Назад к книге «Создатель машины» [Максим Дмитриевич Хорсун]

Создатель машины

Максим Дмитриевич Хорсун

По другую сторону брезентовых стен всхрапывали лошади и скрипели колеса мортир и гаубиц. Выжженная окраина Апалачиколы постепенно превращалась в укрепленный район протяженностью до пяти миль. С кораблей высаживался десант за десантом, однако основные артиллерийские силы – броненосцы и крейсеры Атлантической эскадры – держались у входа в залив Апалачи. Командование не желало больше рисковать вымпелами, скоропостижная гибель «Кентукки» ввела в оторопь каждого, кто носил погоны и был в курсе событий в северной Флориде. Будет ли прок от пушек и пулеметов на возводимых в спешке бастионах? Джейсон не питал особых иллюзий. После того, что он видел…

Максим Хорсун

Создатель машины

Все права защищены. Никакая часть электронной версии этой книги не может быть воспроизведена в какой бы то ни было форме и какими бы то ни было средствами, включая размещение в сети Интернет и в корпоративных сетях, для частного и публичного использования без письменного разрешения владельца авторских прав.

I

Только с большого расстояния могло показаться, что у механизмов завоевателей – три ноги.

Две лапы, повернутые коленями назад, и длинный сегментный хвост, – теперь лейтенант Джейсон видел это совершенно отчетливо. Хвосты извивались из стороны в сторону, когда механизмы передвигались; хвосты упирались в землю, когда машины останавливались.

Железные чудовища вышагивали по улицам мертвого поселка в свете луны и мерцающих созвездий. Бум! Бум! – сотрясала землю их поступь. Тяжелые шаги, шум ветра в вершинах секвой, и больше – ни звука. Даже сверчки притаились. Все живое притаилось. Потому что механизмы, а точнее – их машинисты – не ведали жалости.

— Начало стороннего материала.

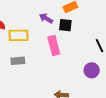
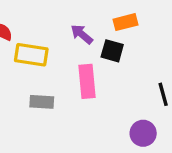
gray rectangle: (18, 61) -> (42, 102), moved

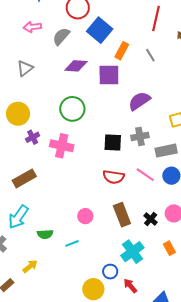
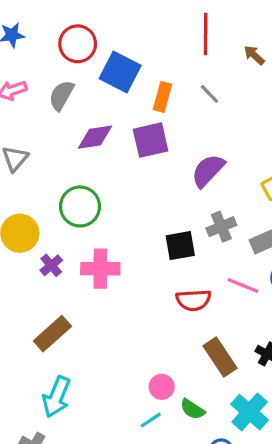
green circle: (72, 109) -> (80, 206), moved
pink circle: (85, 216) -> (162, 387), moved
green semicircle: (45, 234) -> (192, 409), moved, turned 49

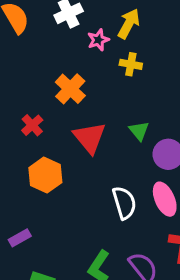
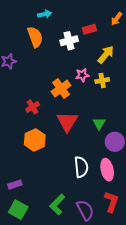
pink star: (98, 40) -> (82, 75), moved
yellow cross: (131, 64) -> (102, 80), turned -32
purple rectangle: (20, 238) -> (15, 185), moved

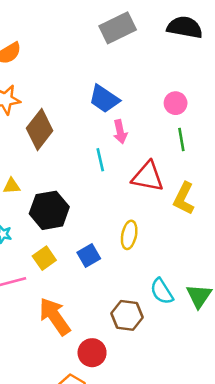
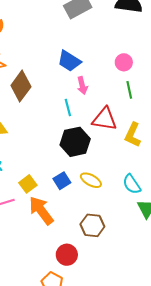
black hexagon: (49, 210) -> (75, 142), moved
yellow ellipse: (129, 235) -> (91, 180), moved, turned -70
cyan semicircle: (162, 291) -> (132, 184), moved
orange arrow: (55, 316) -> (41, 210), moved

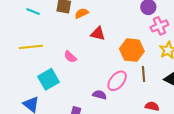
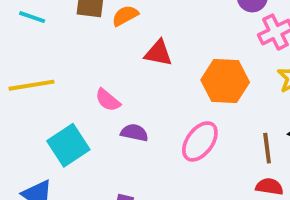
brown line: (144, 74) -> (267, 148), moved
purple semicircle: (100, 95) -> (134, 133), moved

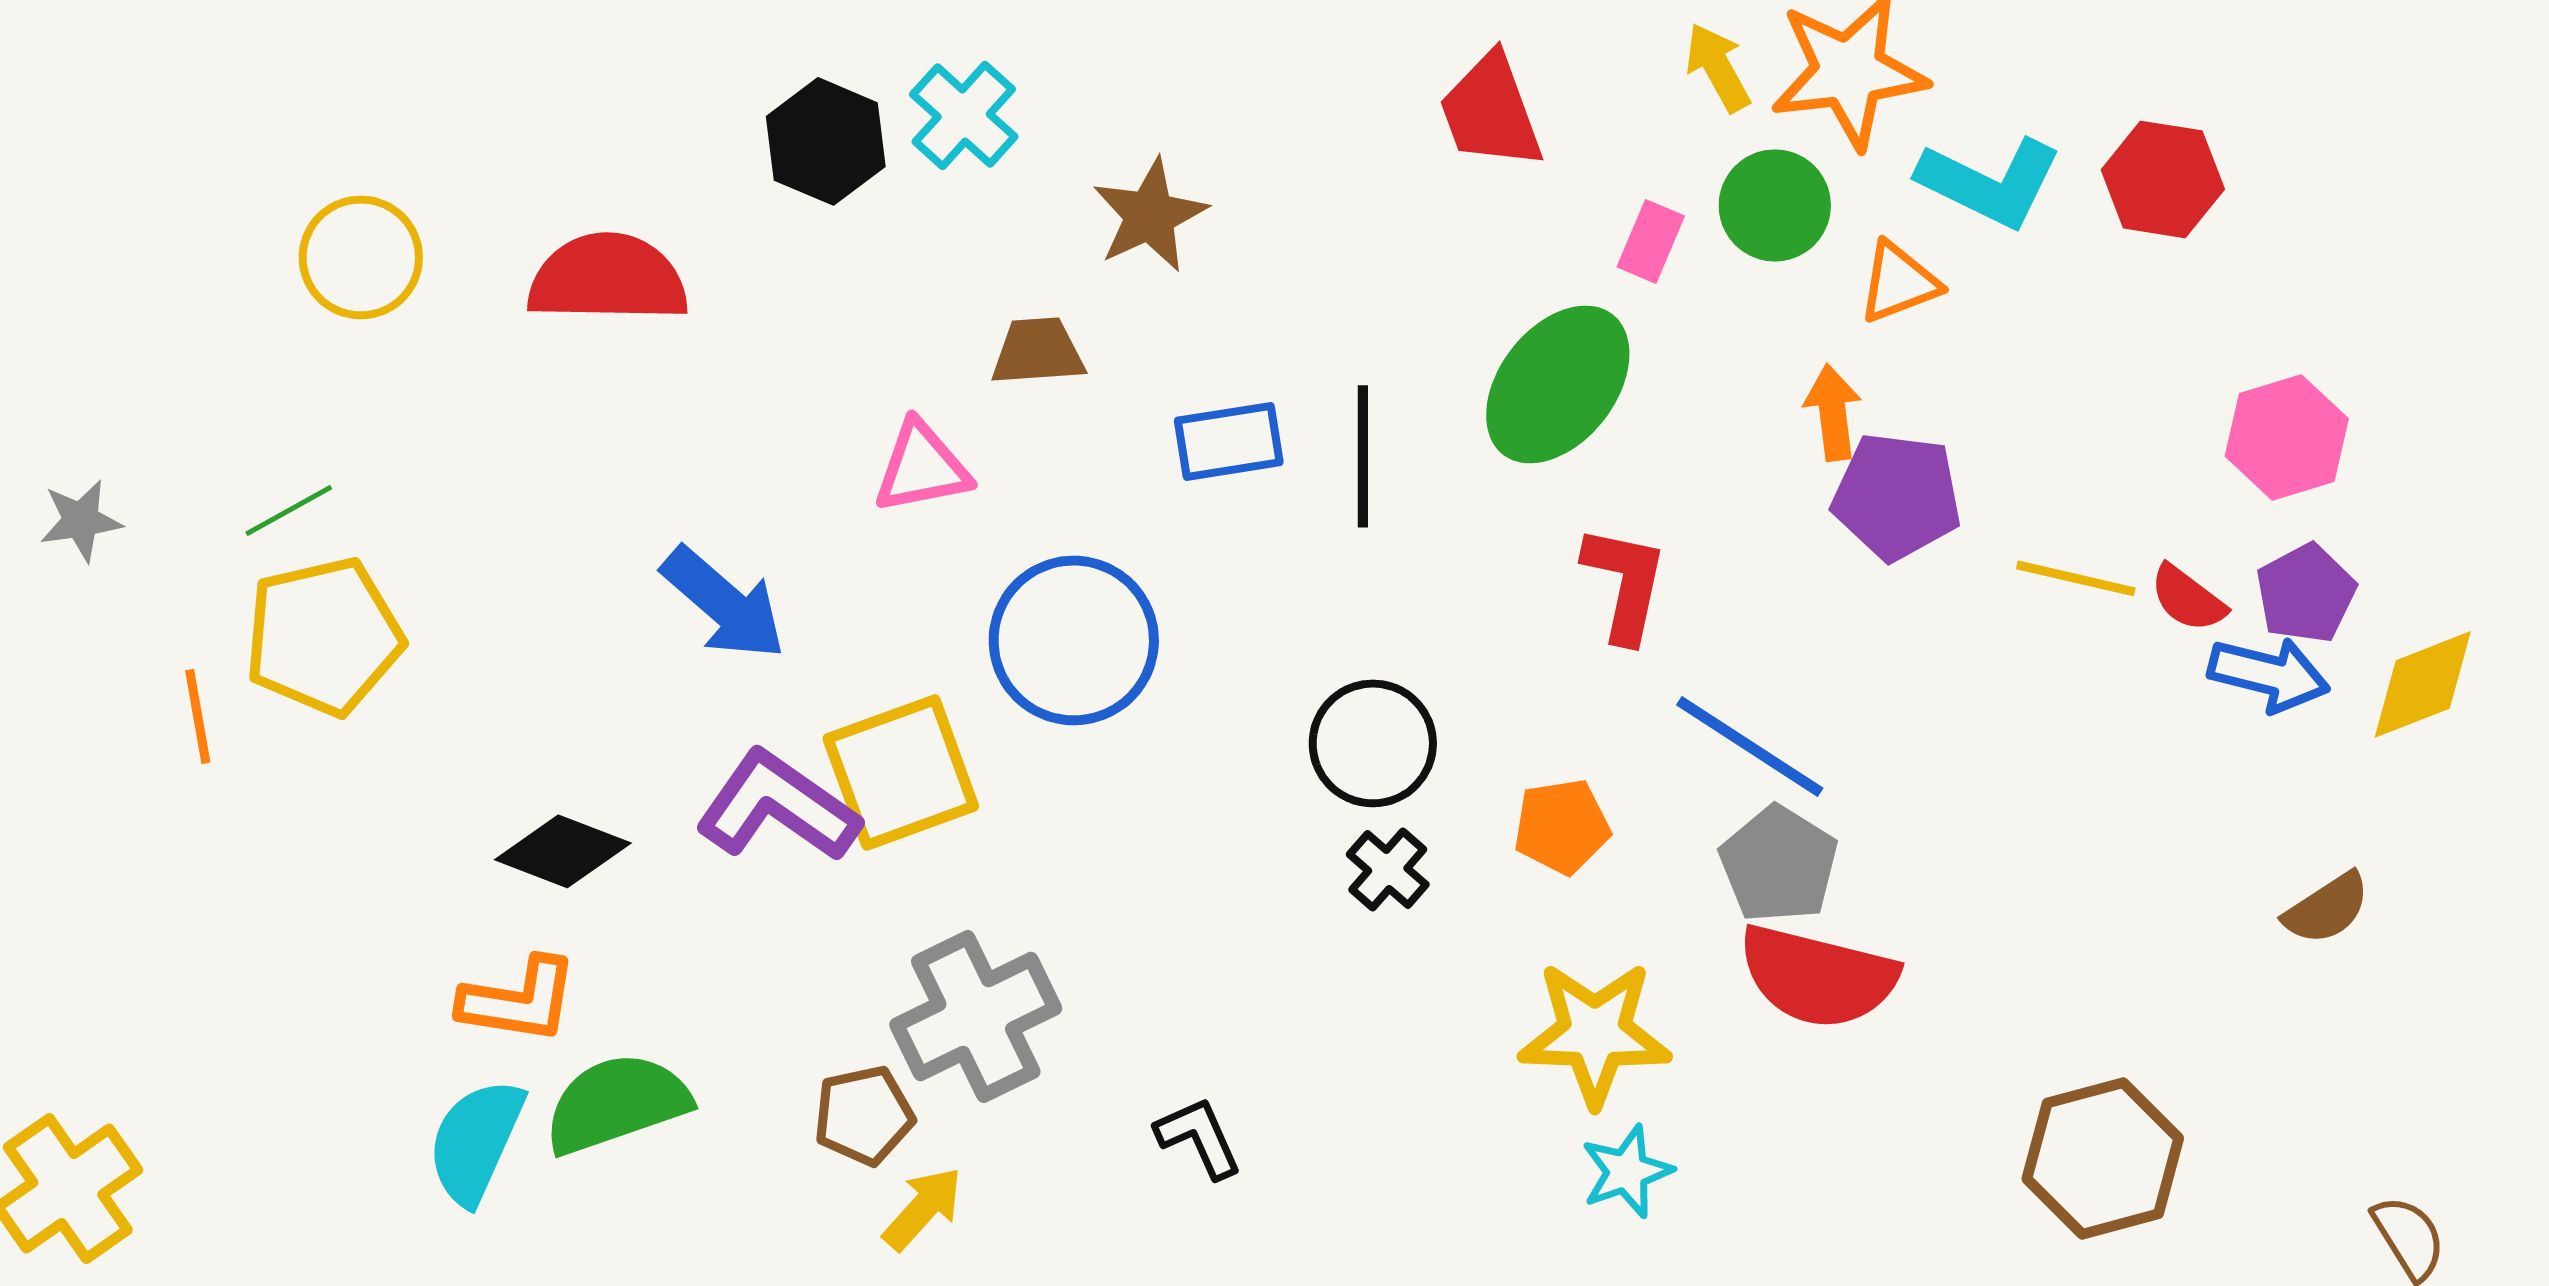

– Тише, рейнджеры, не дышите, ибо имеющие уши – услышат, – шептал Джейсон, не отрываясь от окуляров бинокля. Слова его тонули в шелесте тростника – зеленой стены, за которой засел взвод легкой пехоты вместе с проводниками из племени семинолов.

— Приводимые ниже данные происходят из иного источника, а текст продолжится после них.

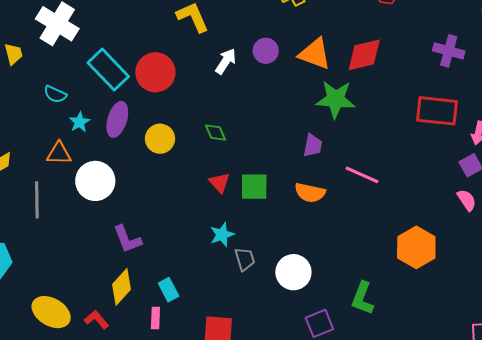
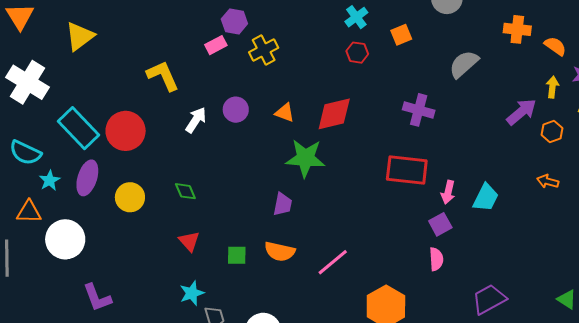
orange triangle: (315, 54) -> (285, 113), size x0.6
cyan semicircle: (55, 94) -> (25, 153), size x1.4
pink line: (362, 175) -> (333, 262), moved, turned -64
green square: (254, 187) -> (237, 255), moved, size x0.7
pink semicircle: (467, 200) -> (436, 259), turned 30

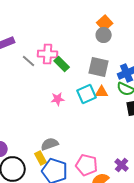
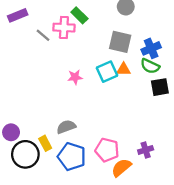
green rectangle: (62, 64) -> (79, 15), moved
yellow rectangle: (41, 158) -> (45, 143), moved
purple cross: (122, 165) -> (146, 150), turned 32

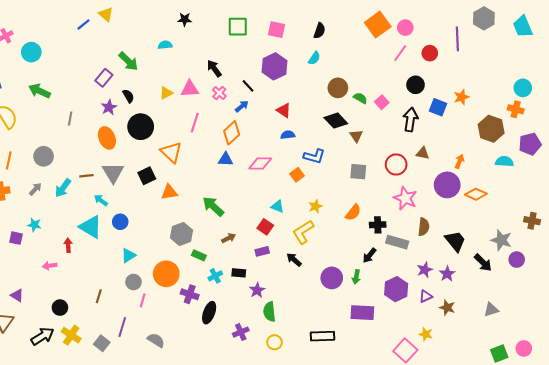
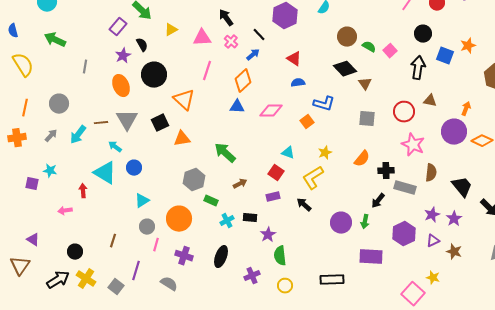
yellow triangle: (166, 93) -> (171, 30), moved
purple cross: (190, 294) -> (184, 256), moved

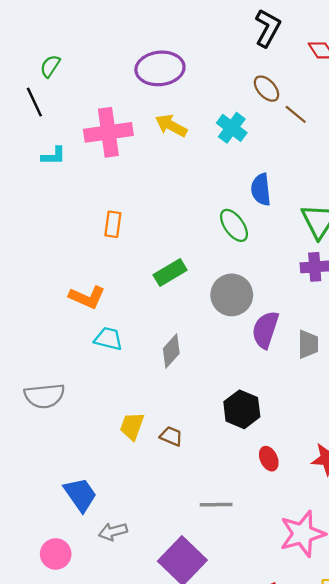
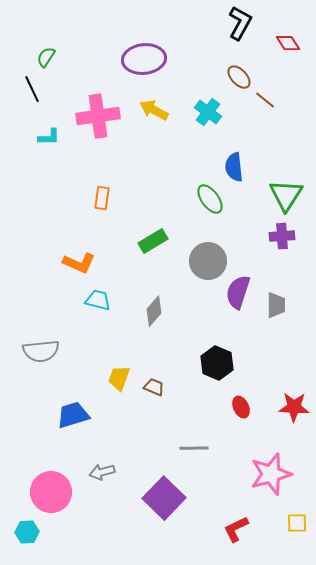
blue trapezoid: (80, 495) -> (73, 415), moved, turned -72
pink circle: (56, 554) -> (51, 492), size x1.5

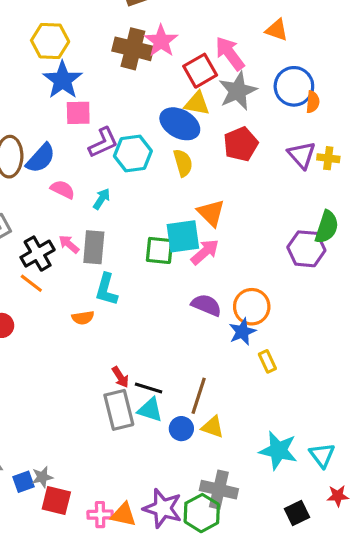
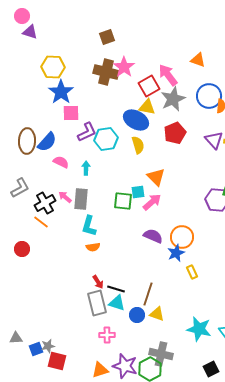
cyan arrow: (102, 199) -> (86, 168), turned -32
cyan square: (183, 236) -> (138, 192), size x0.6
orange semicircle: (83, 318) -> (93, 247), moved
pink cross: (100, 515) -> (107, 335), moved
orange triangle: (124, 515) -> (100, 370), turned -30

Вот длинное, приземистое сооружение на окраине. То, у которого поломана крыша. Это старое зернохранилище. Еще час назад из него доносились человеческие стоны и рев скота. Но теперь за его стенами тихо, как в могиле.

На закате механизмы сгрузили туда добычу – людей и домашних животных. Сквозь дыру в крыше, не особенно церемонясь. На хвостах у них были щипцы, похожие на увеличенные многократно клещи уховертки. Этими щипцами они и орудовали.

Потом залили зернохранилище какой-то красной дрянью. Дрянь была густой, как простокваша, и несло от нее на милю кислотой.

Люди в первое время кричали так сильно, что, наверное, было слышно на весь Мексиканский залив. Крики сменились стонами, стоны – тишиной. Все население этого поселка, что на западном берегу Оклокони – примерно сто негров, – а также их скот, теперь за бревенчатыми стенами зернохранилища.

Шаги, скрип ветвей, редкие всплески в реке. Ночь во Флориде пахнет орхидеями. Запах орхидей отдает мертвечиной. Все живое притаилось.

Два механизма отошли на дальнюю окраину. Там остановились бок обок, точно что-то углядели в ночном лесу. Один обошел поселковую площадь по кругу, ломая хвостом деревянные постройки и сминая широкими ступнями брошенные посреди дороги телеги. Четвертый, последний, прошел через дворы, остановился возле зернохранилища.

Джейсон стиснул бинокль. Он увидел, как из передней части механизма выдвинулся желоб, вроде водосточного. Поднялись сегменты брони, как жесткие крылышки майского жука, и на желоб выбрался машинист.

Лейтенант был рад, что бинокль есть только у него. В его взводе трусы не держатся. И семинолы не подведут, если дело дойдет до стрельбы… но существует грань, за которой обычное мужество и отточенные реакции не стоят ни цента. Они – взвод рейнджеров и проводники – перешли эту грань. Они столкнулись лицом к лицу с необъяснимым. Их враг – неизвестен. Как бороться с ним – неизвестно. Но задания никто не отменял.

Огромный, жирный слизень, отвратительно подергиваясь, сползал по желобу на крышу. Был он неловок и тяжел, как беременная тюлениха. Его голова походила на покрытый лаком человеческий череп.